→ AIM OF THE TASK
From the top of the entries, reproduce each line exactly, stopping after the line that contains "34: (665, 259)". Omit pictures.

Entries taken from a collection:
+ + +

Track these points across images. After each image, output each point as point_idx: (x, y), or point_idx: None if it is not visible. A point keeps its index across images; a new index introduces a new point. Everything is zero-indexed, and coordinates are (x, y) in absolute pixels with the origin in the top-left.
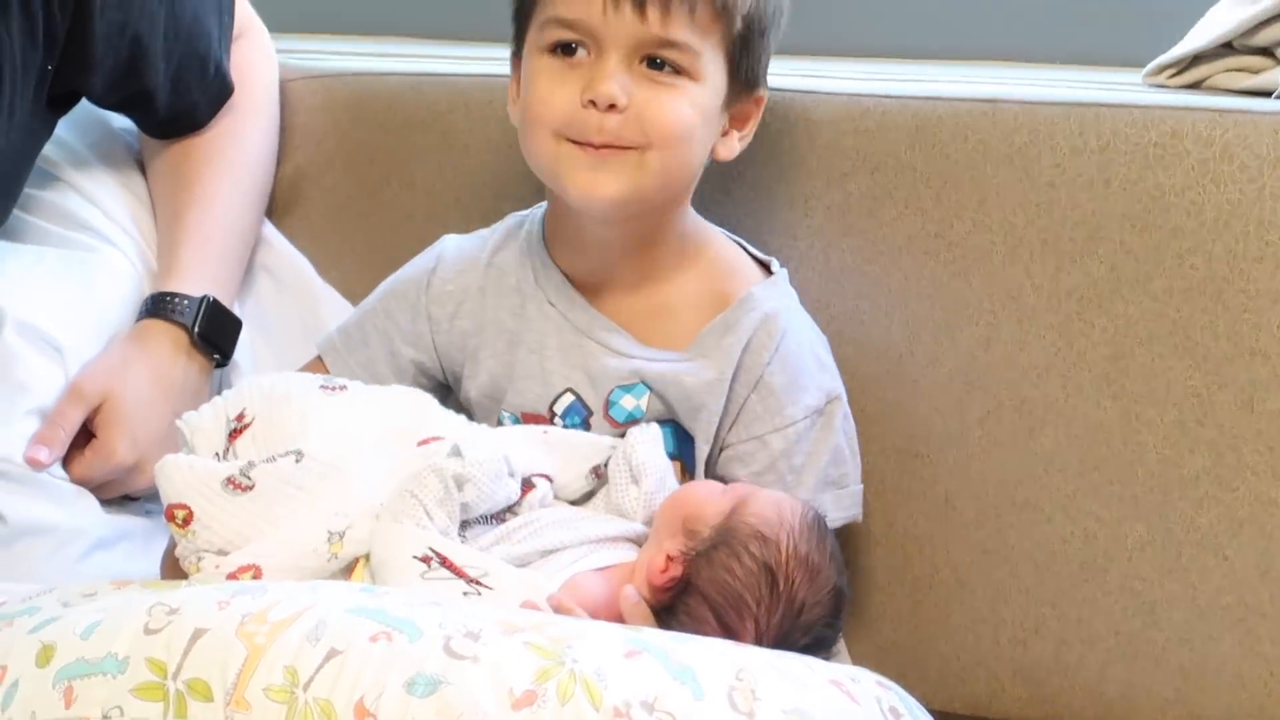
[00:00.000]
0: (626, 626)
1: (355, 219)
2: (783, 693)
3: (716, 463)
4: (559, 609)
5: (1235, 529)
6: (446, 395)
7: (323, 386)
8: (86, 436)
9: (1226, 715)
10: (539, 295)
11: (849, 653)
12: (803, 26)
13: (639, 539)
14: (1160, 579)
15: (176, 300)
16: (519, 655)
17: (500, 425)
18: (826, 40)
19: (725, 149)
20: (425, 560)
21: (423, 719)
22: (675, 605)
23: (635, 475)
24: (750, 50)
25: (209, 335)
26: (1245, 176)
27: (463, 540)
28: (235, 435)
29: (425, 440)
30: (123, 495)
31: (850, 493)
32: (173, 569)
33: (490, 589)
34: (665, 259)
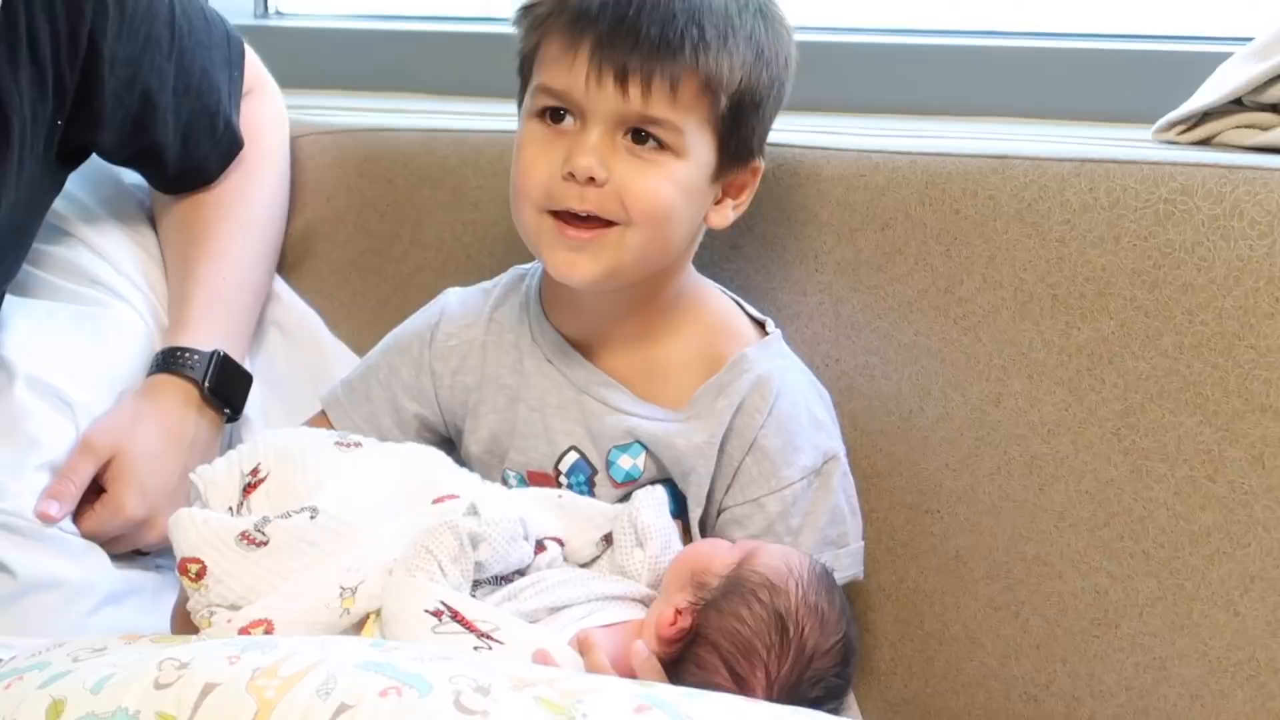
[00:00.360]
0: (637, 682)
1: (366, 274)
2: None
3: (714, 525)
4: (584, 644)
5: (1246, 585)
6: (450, 450)
7: (337, 443)
8: (97, 491)
9: None
10: (537, 352)
11: (859, 708)
12: (812, 82)
13: (644, 600)
14: (1171, 635)
15: (187, 355)
16: (529, 710)
17: (506, 484)
18: (836, 96)
19: (718, 218)
20: (437, 614)
21: None
22: (685, 657)
23: (640, 538)
24: (741, 125)
25: (219, 390)
26: (1255, 232)
27: (473, 597)
28: (250, 490)
29: (440, 498)
30: (133, 550)
31: (850, 551)
32: (184, 623)
33: (501, 643)
34: (659, 320)
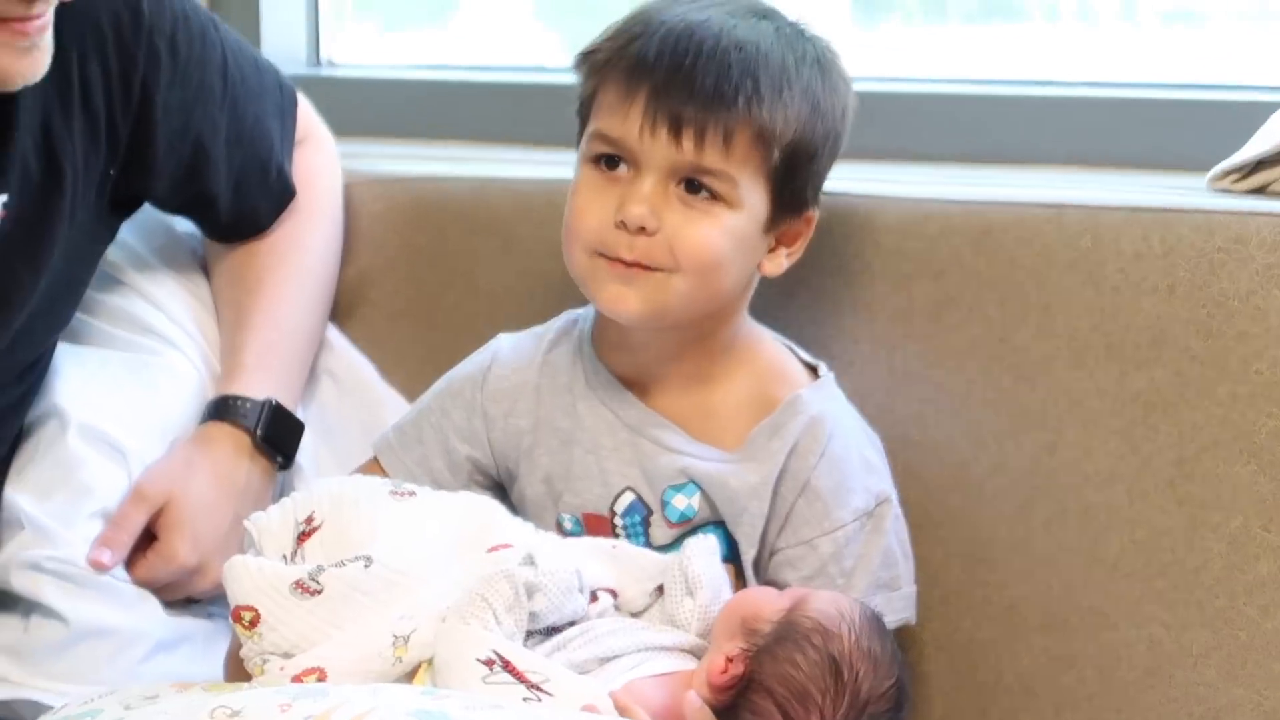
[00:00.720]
0: None
1: (418, 322)
2: None
3: (767, 567)
4: (621, 707)
5: None
6: (501, 495)
7: (392, 492)
8: (149, 539)
9: None
10: (590, 395)
11: None
12: (866, 131)
13: (694, 650)
14: (1226, 685)
15: (240, 403)
16: None
17: (560, 526)
18: (890, 145)
19: (772, 265)
20: (488, 663)
21: None
22: (738, 704)
23: (690, 588)
24: (795, 176)
25: (272, 438)
26: None
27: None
28: (304, 538)
29: (495, 547)
30: (185, 598)
31: (903, 595)
32: (236, 669)
33: (550, 695)
34: (713, 362)
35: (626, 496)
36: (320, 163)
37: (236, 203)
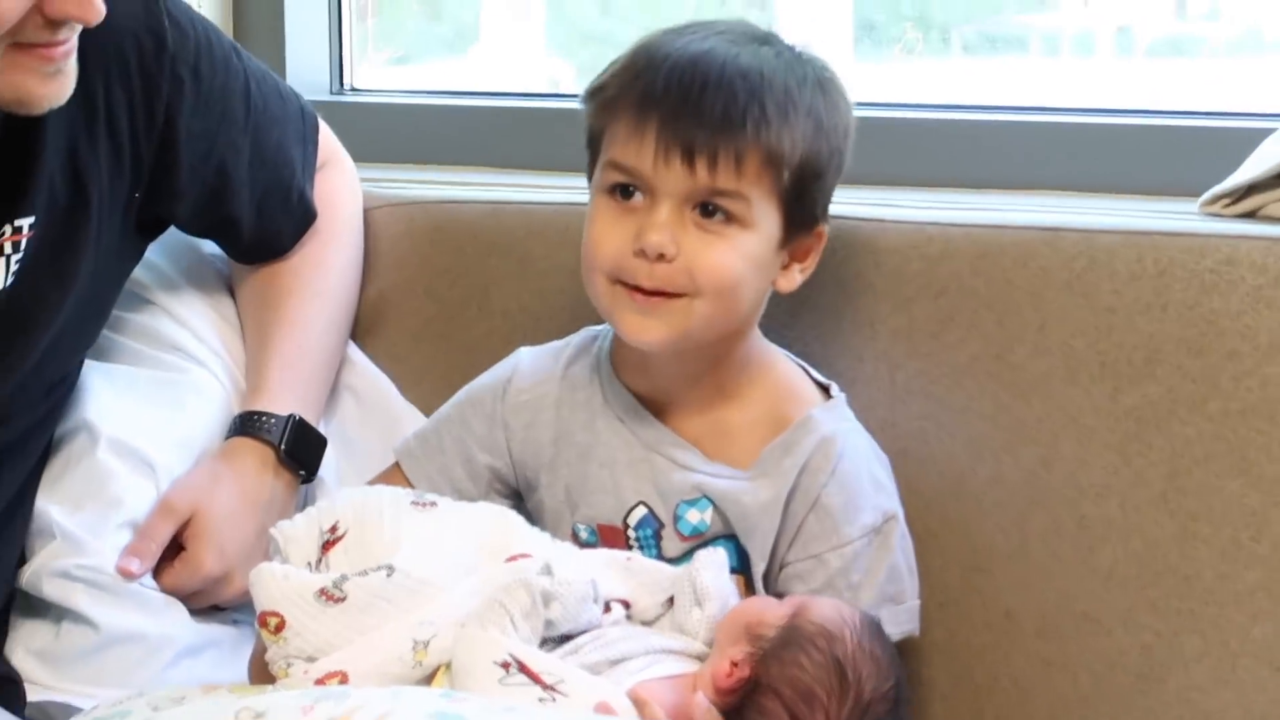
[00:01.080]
0: None
1: (436, 340)
2: None
3: (777, 580)
4: (639, 701)
5: None
6: (519, 504)
7: (414, 503)
8: (176, 549)
9: None
10: (609, 412)
11: None
12: (870, 157)
13: (701, 656)
14: (1216, 690)
15: (264, 419)
16: None
17: (575, 536)
18: (892, 170)
19: (786, 282)
20: (505, 666)
21: None
22: (744, 706)
23: (699, 598)
24: (805, 195)
25: (295, 452)
26: None
27: None
28: (328, 546)
29: (514, 557)
30: (211, 605)
31: (907, 608)
32: (260, 672)
33: (565, 695)
34: (728, 382)
35: (639, 510)
36: (341, 186)
37: (259, 225)
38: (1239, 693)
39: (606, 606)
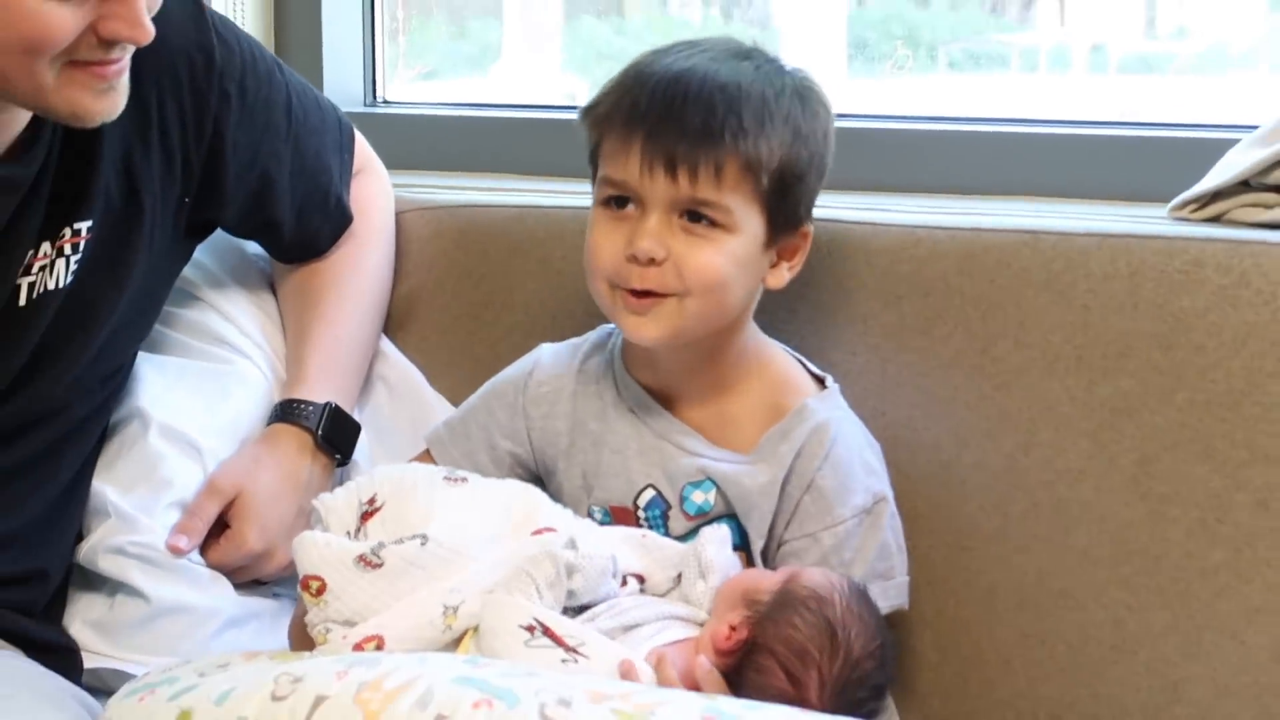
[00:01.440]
0: (703, 695)
1: (462, 335)
2: None
3: (775, 557)
4: (659, 661)
5: (1251, 616)
6: (540, 486)
7: (446, 478)
8: (222, 527)
9: None
10: (621, 404)
11: None
12: (862, 165)
13: (703, 624)
14: (1184, 661)
15: (303, 406)
16: None
17: (590, 517)
18: (884, 177)
19: (775, 279)
20: (530, 629)
21: None
22: (743, 665)
23: (703, 571)
24: (786, 198)
25: (331, 438)
26: (1261, 300)
27: None
28: (367, 517)
29: (539, 530)
30: (253, 579)
31: (896, 584)
32: (300, 636)
33: (586, 657)
34: (729, 373)
35: (648, 492)
36: (375, 192)
37: (299, 228)
38: (1205, 664)
39: (623, 580)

+ + +

→ EXERCISE RESPONSE
Track these points across images. After each image, output each point as point_idx: (x, y), or point_idx: None if it is not visible. A point keeps its index across images; a new index introduces a new point. Everything is zero-indexed, and coordinates are (x, y) in absolute pixels with the origin in the top-left.
[00:00.000]
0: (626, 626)
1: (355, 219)
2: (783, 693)
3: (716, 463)
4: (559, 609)
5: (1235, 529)
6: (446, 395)
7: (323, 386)
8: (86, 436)
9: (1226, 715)
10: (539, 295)
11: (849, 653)
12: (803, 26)
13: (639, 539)
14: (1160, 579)
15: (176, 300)
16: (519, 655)
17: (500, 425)
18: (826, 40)
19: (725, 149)
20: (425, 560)
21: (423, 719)
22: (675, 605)
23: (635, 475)
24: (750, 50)
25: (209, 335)
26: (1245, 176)
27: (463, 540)
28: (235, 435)
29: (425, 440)
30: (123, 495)
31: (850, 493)
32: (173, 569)
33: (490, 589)
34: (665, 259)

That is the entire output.